Data records:
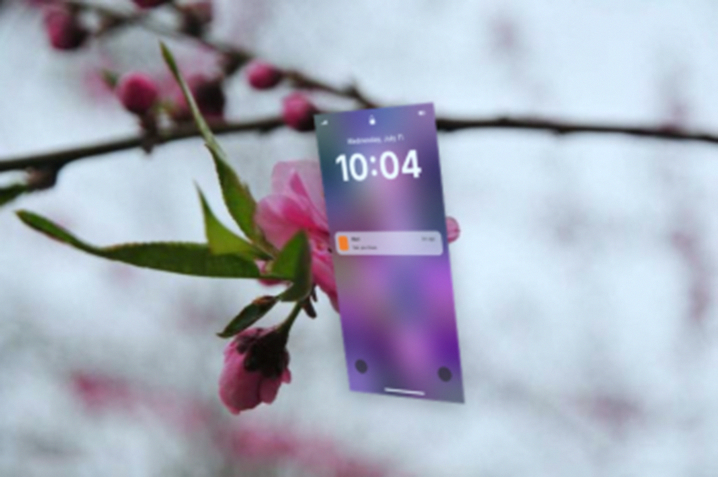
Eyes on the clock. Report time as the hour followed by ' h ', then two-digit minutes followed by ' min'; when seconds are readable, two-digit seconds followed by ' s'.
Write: 10 h 04 min
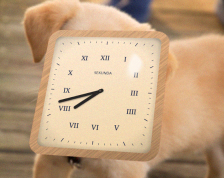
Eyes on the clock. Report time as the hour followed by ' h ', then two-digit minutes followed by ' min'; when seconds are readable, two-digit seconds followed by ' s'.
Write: 7 h 42 min
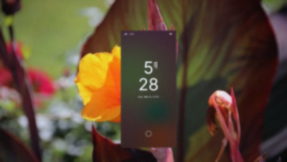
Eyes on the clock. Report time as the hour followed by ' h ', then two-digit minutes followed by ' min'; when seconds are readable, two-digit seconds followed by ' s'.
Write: 5 h 28 min
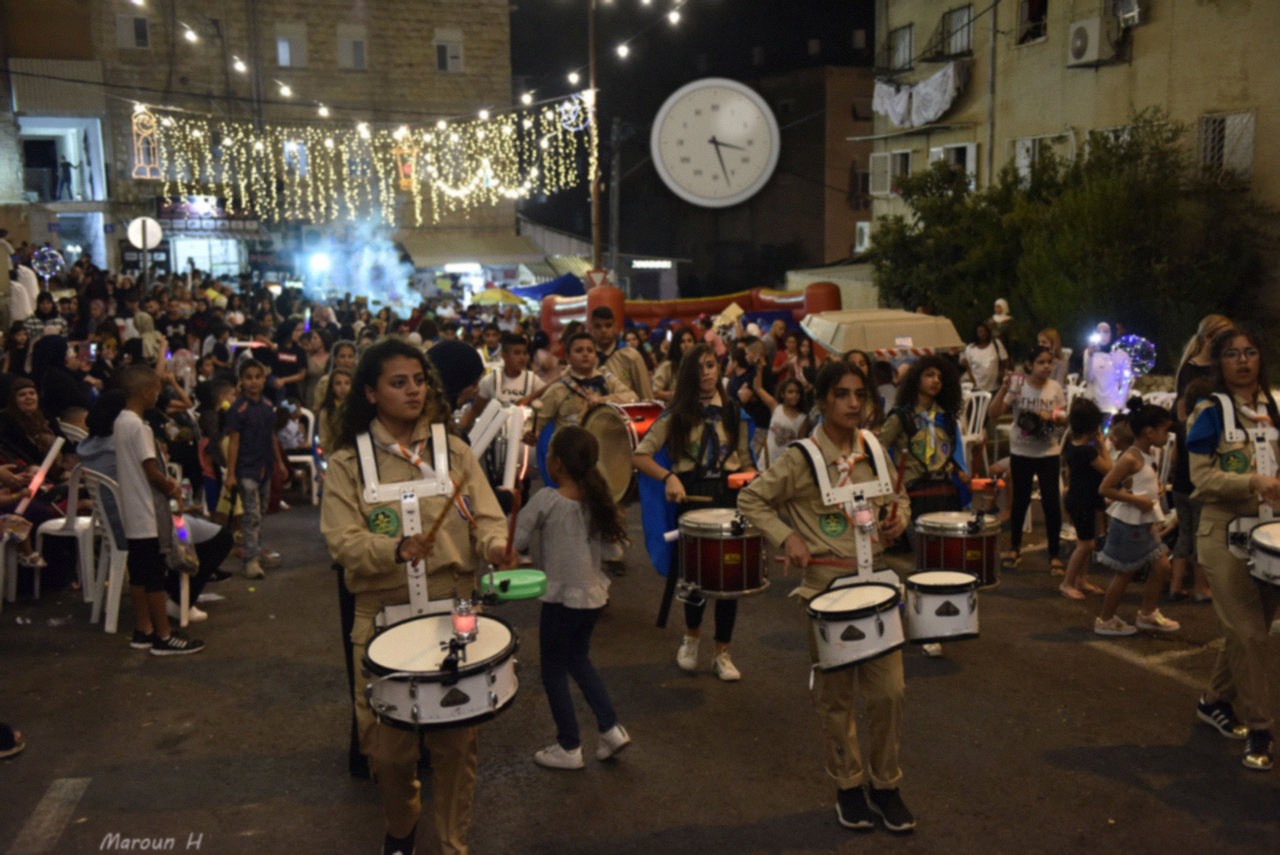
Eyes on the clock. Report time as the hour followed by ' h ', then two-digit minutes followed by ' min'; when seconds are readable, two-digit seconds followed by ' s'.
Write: 3 h 27 min
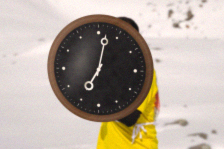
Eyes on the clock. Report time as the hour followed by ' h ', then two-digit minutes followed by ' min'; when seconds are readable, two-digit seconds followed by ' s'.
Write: 7 h 02 min
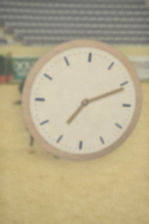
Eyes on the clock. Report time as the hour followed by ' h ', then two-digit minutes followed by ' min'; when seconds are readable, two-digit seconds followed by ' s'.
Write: 7 h 11 min
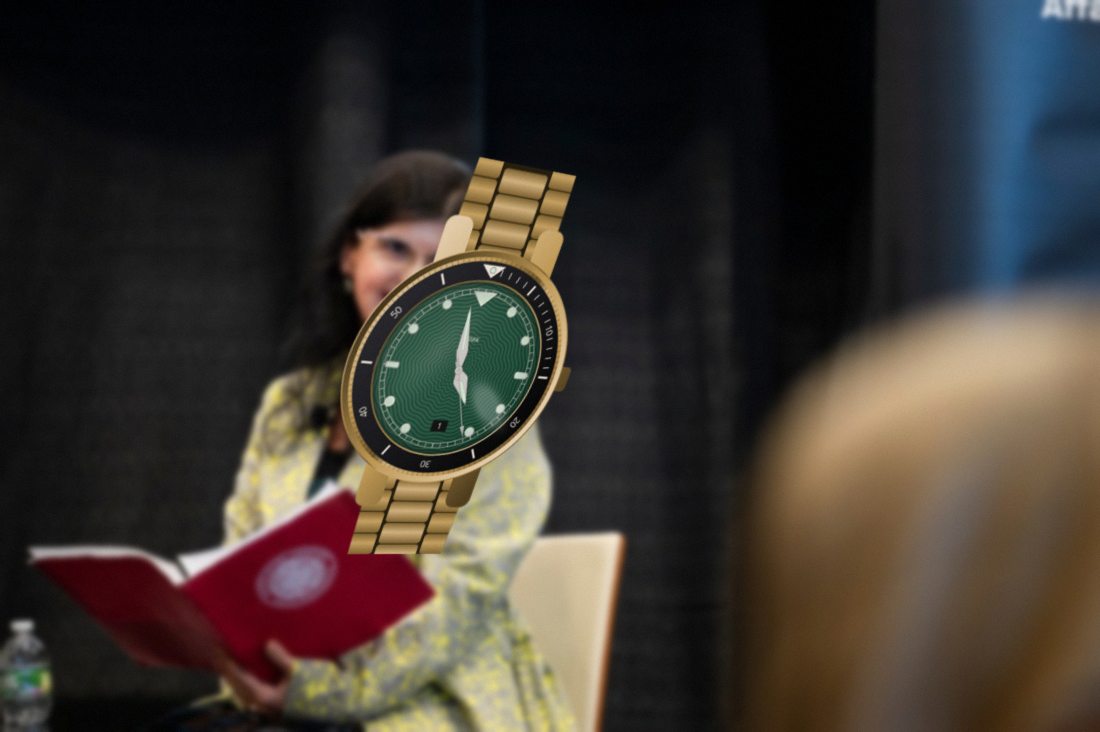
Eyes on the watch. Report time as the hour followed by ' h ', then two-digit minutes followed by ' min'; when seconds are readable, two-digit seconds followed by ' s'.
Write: 4 h 58 min 26 s
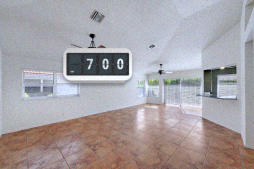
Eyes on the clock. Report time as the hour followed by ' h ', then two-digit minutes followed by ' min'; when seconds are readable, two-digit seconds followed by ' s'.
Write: 7 h 00 min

THE REQUEST: Please list every line in the records above that contains the word "Write" and copy each line in full.

SOLUTION TO THIS TASK:
Write: 10 h 04 min
Write: 7 h 42 min
Write: 5 h 28 min
Write: 3 h 27 min
Write: 7 h 02 min
Write: 7 h 11 min
Write: 4 h 58 min 26 s
Write: 7 h 00 min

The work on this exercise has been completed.